▸ Requirement A
Write out everything in the editor profiles from "Sanat Kumar, Associate" down to "biopolymers (protein-surface interactions).".
▸ Requirement B
In the editor profiles, in what year was Amy Shen a Fulbright Scholar?
[Opening Text section section]
Guruswamy Kumaraswamy, Associate editor
Indian Institute of Technology Bombay, India
Guruswamy (Guru) Kumaraswamy is a Professor of Chemical Engineering at the Indian Institute of Technology Bombay. Guru's research interests are in the area of structure-property relations in polymers and nanocomposites, waste valorization, and sustainable materials. Guru is primarily an experimentalist and his group uses tools such as rheology and small-angle X-ray and neutron scattering to probe materials' microstructure.
Sanat Kumar, Associate editor
Columbia University, USA
Sanat Kumar is currently the Bykhovsky Professor of Chemical Engineering at Columbia University. His research interests are in the field of polymers (nanocomposites, advanced capacitor materials, scattering methods) and biopolymers (protein-surface interactions).
Zhihong Nie, Associate editor
Fudan University, China
Zhihong Nie is a Professor in the State Key Laboratory of Molecular Engineering of Polymers and Department of Macromolecular Science at Fudan University. Prior to this position, he was a tenured faculty at the University of Maryland, College Park. His current research focuses on molecular and nanoparticle self-assembly, biomedical imaging and delivery, programmable soft materials, and microfluidics. He has received various awards including the NSF CAREER Award and the 3M Non-tenured Faculty Award.
Amy Shen, Associate editor
Okinawa Institute of Science and Technology, Japan
Amy Shen is a professor in Micro/Bio/Nanofluidics Unit at Okinawa Institute of Science and Technology Graduate University in Japan. Her research is focused on microfluidics and rheology of polymeric, surfactant, and colloidal systems with applications in biotechnology and nanotechnology. She is a Fellow of the American Physical Society (Division of Fluid Dynamics) and the Royal Society of Chemistry. Amy has won numerous awards including the NSF career award and the Ralph E. Powe Junior Faculty Enhancement Award. Amy was also a Fulbright Scholar in 2013.
[Closing Text section section]
[Opening Data shown section]
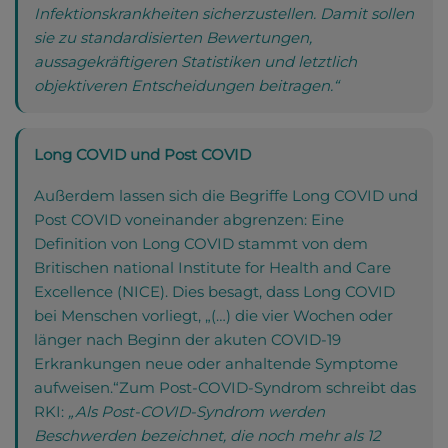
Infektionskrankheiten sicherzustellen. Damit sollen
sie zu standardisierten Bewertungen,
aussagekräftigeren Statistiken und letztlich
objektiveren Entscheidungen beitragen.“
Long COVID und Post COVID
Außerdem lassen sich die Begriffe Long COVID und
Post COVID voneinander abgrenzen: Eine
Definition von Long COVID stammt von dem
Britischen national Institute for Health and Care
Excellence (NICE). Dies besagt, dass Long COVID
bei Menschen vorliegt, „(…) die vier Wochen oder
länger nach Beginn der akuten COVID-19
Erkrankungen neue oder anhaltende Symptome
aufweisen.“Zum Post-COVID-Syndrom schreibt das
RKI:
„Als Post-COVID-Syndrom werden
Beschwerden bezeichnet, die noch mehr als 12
[Closing Data shown section]
[Opening Data shown section]
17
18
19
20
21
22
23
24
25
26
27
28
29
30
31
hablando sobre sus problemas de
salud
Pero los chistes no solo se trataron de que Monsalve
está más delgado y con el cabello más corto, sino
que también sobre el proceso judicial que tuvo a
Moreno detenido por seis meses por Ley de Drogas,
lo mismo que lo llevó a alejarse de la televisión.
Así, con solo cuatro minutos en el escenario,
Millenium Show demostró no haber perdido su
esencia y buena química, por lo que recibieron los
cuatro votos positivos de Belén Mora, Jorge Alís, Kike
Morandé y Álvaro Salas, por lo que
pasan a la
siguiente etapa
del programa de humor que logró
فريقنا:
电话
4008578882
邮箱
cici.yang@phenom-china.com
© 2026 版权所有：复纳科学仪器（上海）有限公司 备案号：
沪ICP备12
[Closing Data shown section]
[Opening Data shown section]
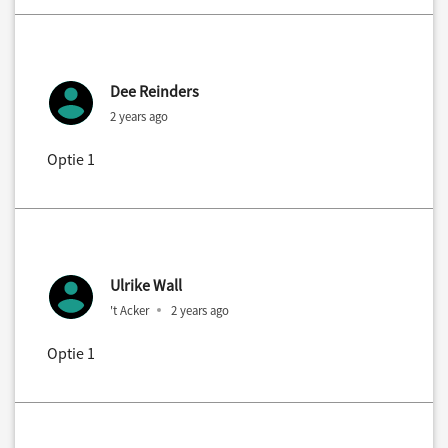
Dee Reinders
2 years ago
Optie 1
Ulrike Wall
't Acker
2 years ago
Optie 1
[Closing Data shown section]
▸ Written solution A
Sanat Kumar, Associate editor
Columbia University, USA
Sanat Kumar is currently the Bykhovsky Professor of Chemical Engineering at Columbia University. His research interests are in the field of polymers (nanocomposites, advanced capacitor materials, scattering methods) and biopolymers (protein-surface interactions).

▸ Written solution B
2013